Given task: Copy the entries below word for word. Begin at their first line and stop after the line that contains "name author: Roem. & Schult.".

[start of Available records]

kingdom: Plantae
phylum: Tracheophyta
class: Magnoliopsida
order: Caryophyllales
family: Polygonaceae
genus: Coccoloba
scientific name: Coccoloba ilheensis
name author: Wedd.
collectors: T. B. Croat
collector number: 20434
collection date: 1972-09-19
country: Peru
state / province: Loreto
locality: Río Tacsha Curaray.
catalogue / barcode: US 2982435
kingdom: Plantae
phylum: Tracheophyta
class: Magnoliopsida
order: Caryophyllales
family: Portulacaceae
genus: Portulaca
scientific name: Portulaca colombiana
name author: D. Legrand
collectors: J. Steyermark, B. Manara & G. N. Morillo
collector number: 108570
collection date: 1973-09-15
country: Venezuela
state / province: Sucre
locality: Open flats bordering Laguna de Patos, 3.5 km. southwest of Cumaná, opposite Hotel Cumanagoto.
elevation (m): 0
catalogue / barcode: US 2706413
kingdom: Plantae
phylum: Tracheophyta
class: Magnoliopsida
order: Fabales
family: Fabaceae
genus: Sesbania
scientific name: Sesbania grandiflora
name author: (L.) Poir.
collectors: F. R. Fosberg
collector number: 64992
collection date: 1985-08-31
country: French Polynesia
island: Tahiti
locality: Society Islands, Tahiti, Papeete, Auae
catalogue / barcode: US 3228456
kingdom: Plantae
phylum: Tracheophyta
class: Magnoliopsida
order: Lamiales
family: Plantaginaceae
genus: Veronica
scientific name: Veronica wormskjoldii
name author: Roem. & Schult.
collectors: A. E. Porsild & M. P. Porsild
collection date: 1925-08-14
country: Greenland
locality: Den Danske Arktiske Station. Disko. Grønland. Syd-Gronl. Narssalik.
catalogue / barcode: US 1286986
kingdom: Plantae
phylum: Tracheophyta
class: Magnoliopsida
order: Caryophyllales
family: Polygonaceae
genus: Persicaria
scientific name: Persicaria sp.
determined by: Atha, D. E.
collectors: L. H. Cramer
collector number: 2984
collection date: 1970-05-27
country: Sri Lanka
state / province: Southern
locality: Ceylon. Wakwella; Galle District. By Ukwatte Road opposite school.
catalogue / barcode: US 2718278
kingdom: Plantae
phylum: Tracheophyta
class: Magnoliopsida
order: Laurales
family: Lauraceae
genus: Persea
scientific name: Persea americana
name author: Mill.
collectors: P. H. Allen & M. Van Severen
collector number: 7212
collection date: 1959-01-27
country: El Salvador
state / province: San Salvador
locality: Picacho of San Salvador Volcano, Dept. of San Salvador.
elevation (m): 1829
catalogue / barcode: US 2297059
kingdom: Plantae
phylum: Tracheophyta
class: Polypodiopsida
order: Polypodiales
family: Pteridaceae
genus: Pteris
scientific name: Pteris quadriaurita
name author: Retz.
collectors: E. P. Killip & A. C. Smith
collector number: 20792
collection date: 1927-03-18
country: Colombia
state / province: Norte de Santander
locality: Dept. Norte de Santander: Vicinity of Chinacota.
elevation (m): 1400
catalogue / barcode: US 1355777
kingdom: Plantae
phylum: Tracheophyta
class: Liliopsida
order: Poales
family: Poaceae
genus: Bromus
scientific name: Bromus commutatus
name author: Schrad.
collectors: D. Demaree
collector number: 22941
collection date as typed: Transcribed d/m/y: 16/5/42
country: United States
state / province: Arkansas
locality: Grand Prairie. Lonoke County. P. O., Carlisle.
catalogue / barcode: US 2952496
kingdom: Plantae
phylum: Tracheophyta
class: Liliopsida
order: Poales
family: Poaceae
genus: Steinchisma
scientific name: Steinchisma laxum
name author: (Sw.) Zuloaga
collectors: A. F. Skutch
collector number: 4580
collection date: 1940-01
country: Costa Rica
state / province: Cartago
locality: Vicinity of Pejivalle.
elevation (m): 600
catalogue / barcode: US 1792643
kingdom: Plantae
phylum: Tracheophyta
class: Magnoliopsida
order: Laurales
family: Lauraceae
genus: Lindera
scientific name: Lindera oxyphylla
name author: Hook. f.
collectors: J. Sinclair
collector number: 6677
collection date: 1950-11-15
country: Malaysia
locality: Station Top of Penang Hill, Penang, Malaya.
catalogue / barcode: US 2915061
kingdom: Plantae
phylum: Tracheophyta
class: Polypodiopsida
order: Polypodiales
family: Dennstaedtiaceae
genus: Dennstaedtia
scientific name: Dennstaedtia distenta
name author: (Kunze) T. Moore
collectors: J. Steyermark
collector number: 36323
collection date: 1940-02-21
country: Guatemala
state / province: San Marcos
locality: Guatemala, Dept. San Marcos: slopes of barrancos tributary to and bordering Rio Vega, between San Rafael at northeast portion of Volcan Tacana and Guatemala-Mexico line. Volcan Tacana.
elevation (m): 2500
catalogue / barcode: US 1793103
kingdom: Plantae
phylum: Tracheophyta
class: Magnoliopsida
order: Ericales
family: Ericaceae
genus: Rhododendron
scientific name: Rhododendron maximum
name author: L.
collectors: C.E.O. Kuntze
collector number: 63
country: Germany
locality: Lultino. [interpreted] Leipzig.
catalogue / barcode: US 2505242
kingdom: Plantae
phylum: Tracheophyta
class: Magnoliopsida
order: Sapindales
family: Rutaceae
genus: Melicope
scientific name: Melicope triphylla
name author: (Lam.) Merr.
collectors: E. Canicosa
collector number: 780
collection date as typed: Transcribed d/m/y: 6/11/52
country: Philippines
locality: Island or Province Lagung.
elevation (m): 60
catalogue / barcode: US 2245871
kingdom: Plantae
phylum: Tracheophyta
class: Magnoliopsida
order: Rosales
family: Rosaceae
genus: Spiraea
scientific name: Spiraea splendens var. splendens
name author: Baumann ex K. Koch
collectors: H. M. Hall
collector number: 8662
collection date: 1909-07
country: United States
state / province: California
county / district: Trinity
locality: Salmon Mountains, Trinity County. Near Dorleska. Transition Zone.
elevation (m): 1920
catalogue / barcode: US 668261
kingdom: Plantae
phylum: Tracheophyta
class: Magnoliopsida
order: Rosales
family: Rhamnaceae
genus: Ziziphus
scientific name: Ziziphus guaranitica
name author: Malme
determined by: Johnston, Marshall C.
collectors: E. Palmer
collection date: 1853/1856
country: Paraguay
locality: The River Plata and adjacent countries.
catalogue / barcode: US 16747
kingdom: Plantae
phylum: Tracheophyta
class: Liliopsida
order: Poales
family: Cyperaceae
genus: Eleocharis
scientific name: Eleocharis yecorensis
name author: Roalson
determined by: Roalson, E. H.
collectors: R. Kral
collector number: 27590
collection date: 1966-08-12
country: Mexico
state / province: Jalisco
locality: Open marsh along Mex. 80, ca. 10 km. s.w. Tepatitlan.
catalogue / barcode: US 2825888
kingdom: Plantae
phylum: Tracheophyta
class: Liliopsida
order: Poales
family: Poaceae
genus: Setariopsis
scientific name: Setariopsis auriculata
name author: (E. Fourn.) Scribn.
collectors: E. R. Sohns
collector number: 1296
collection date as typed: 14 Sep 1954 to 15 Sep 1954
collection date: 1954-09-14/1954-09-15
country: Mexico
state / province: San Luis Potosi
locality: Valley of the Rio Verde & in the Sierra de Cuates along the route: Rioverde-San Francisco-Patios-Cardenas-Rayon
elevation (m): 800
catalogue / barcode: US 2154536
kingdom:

[end of Available records]

Worked answer:
kingdom: Plantae
phylum: Tracheophyta
class: Magnoliopsida
order: Caryophyllales
family: Polygonaceae
genus: Coccoloba
scientific name: Coccoloba ilheensis
name author: Wedd.
collectors: T. B. Croat
collector number: 20434
collection date: 1972-09-19
country: Peru
state / province: Loreto
locality: Río Tacsha Curaray.
catalogue / barcode: US 2982435
kingdom: Plantae
phylum: Tracheophyta
class: Magnoliopsida
order: Caryophyllales
family: Portulacaceae
genus: Portulaca
scientific name: Portulaca colombiana
name author: D. Legrand
collectors: J. Steyermark, B. Manara & G. N. Morillo
collector number: 108570
collection date: 1973-09-15
country: Venezuela
state / province: Sucre
locality: Open flats bordering Laguna de Patos, 3.5 km. southwest of Cumaná, opposite Hotel Cumanagoto.
elevation (m): 0
catalogue / barcode: US 2706413
kingdom: Plantae
phylum: Tracheophyta
class: Magnoliopsida
order: Fabales
family: Fabaceae
genus: Sesbania
scientific name: Sesbania grandiflora
name author: (L.) Poir.
collectors: F. R. Fosberg
collector number: 64992
collection date: 1985-08-31
country: French Polynesia
island: Tahiti
locality: Society Islands, Tahiti, Papeete, Auae
catalogue / barcode: US 3228456
kingdom: Plantae
phylum: Tracheophyta
class: Magnoliopsida
order: Lamiales
family: Plantaginaceae
genus: Veronica
scientific name: Veronica wormskjoldii
name author: Roem. & Schult.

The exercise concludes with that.